Ali Karim was a Board Member of Bouchercon [The World Crime & Mystery Convention] and co-chaired programming for Bouchercon Raleigh, North Carolina in 2015. He is Assistant Editor of Shots eZine, British correspondent for The Rap Sheet and writes and reviews for many US magazines & Ezines.
This weird novel is a disturbing mix of George Orwell’s 1984 and Ray Bradbury’s Fahrenheit 451 with a sprinkling of H G Wells’ time machine, and perhaps hints of Lehane’s Shutter Island or Philip K Dick’s A Scanner Darkly, because nothing in this political espionage thriller can be taken at face value. This is not a thriller that can be read lightly, because you’ll need a periscope due to the depth of its ideas and ambition.

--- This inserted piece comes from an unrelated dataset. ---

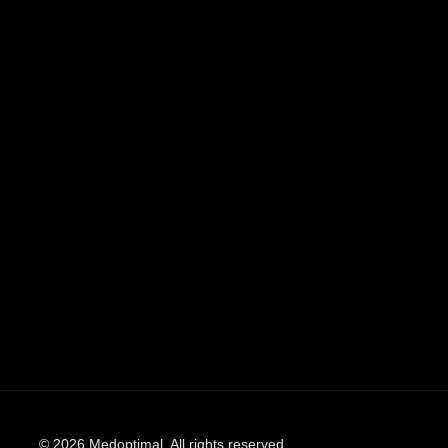
© 2026 Medoptimal. All rights reserved.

We start with an ‘agent’ from the future named Zed, (who uses the alias Leroy Jones) sent back to our time to watch over world events, ensuring that all the known disasters occur as history has recorded them. The purpose of Zed (and his fellow agents) is to ensure that the ‘perfect world’ of the future will not be altered by the future’s opposing forces (‘the hags’).
So Agent Zed finds himself playing cat and mouse with fellow time travelers, and at the same time trying morally to justify the tasks he has been entrusted with – ensuring the death of many innocent people in the upcoming ‘event’, something that will decimate the population, leaving a small band of future survivors who will craft the ‘perfect world’.

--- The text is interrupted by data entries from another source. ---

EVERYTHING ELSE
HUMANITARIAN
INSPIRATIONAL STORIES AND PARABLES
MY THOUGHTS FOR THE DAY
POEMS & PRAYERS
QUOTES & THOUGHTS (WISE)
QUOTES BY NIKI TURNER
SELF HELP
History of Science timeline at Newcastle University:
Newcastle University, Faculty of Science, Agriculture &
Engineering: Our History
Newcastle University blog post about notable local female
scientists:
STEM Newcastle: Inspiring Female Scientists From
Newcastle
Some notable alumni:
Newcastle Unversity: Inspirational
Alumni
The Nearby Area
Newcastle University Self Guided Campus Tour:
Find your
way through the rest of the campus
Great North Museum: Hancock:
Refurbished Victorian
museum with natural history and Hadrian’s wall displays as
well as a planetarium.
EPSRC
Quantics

Added to the mix is Leo, a disgraced ex-CIA Agent now working as a private contractor watching over political dissidents, including the youthful anarchist “T. J.” and his friend the corporate lawyer Tasha grieving over her dead brother killed in military combat, and Sari a Korean Diplomat’s housekeeper. How their paths cross with Zed (aka Leroy Jones) is somewhat surreal, as Zed / Leroy tries to match his mission with what happened to his father-in-law, wife and young child in “his future”. There are rumours that Zed / Leroy is not quite what he seems, as perhaps the future is not as perfect as he has been lead to believe and that the line between sanity and madness overlap.

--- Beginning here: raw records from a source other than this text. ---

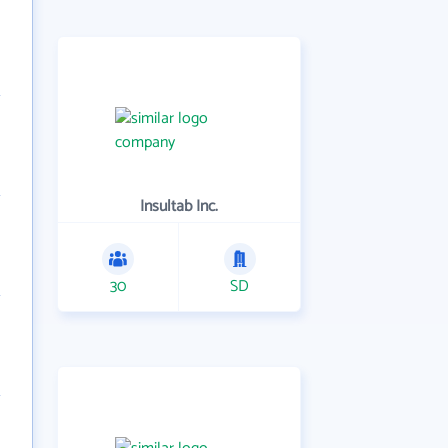
Insultab Inc.
30
SD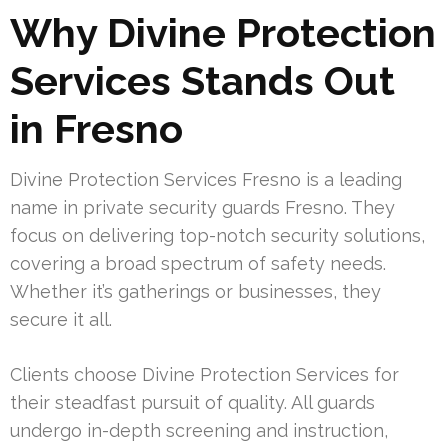
Why Divine Protection
Services Stands Out
in Fresno
Divine Protection Services Fresno is a leading
name in private security guards Fresno. They
focus on delivering top-notch security solutions,
covering a broad spectrum of safety needs.
Whether it’s gatherings or businesses, they
secure it all.
Clients choose Divine Protection Services for
their steadfast pursuit of quality. All guards
undergo in-depth screening and instruction,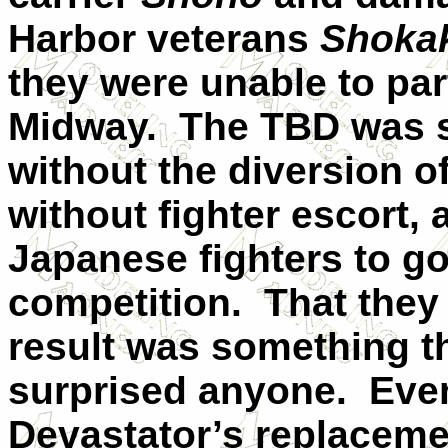
Harbor veterans
Shoka
they were unable to part
Midway.
The TBD was s
without the diversion o
without fighter escort,
Japanese fighters to go
competition.
That they
result was something t
surprised anyone.
Even
Devastator’s replacemen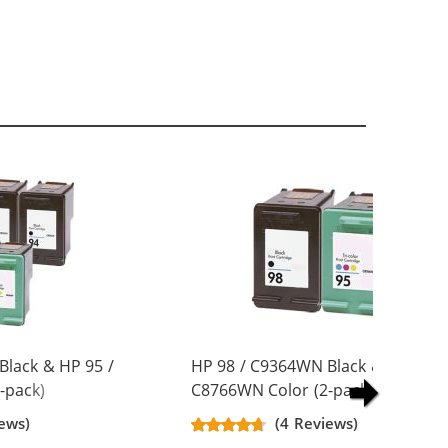
Black & HP 95 /
HP 98 / C9364WN Black & HP 95 /
-pack)
C8766WN Color (2-pack)
artridges (3x
Replacement Ink Cartridges (1x
ews)
(4 Reviews)
Black, 1x Color)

In a world were reviewers bemoan books devoid of originality, this is the exception to the rule. The ‘kicker’ is that the ambiguity of its ending forces the reader to re-think what he was witnessed, as the narrator(s) of the tale appear a tad unreliable – unlike Mullen who delivers a disturbing vision of reality and madness, in a literary style that has you reaching for Valium at the end of each chapter.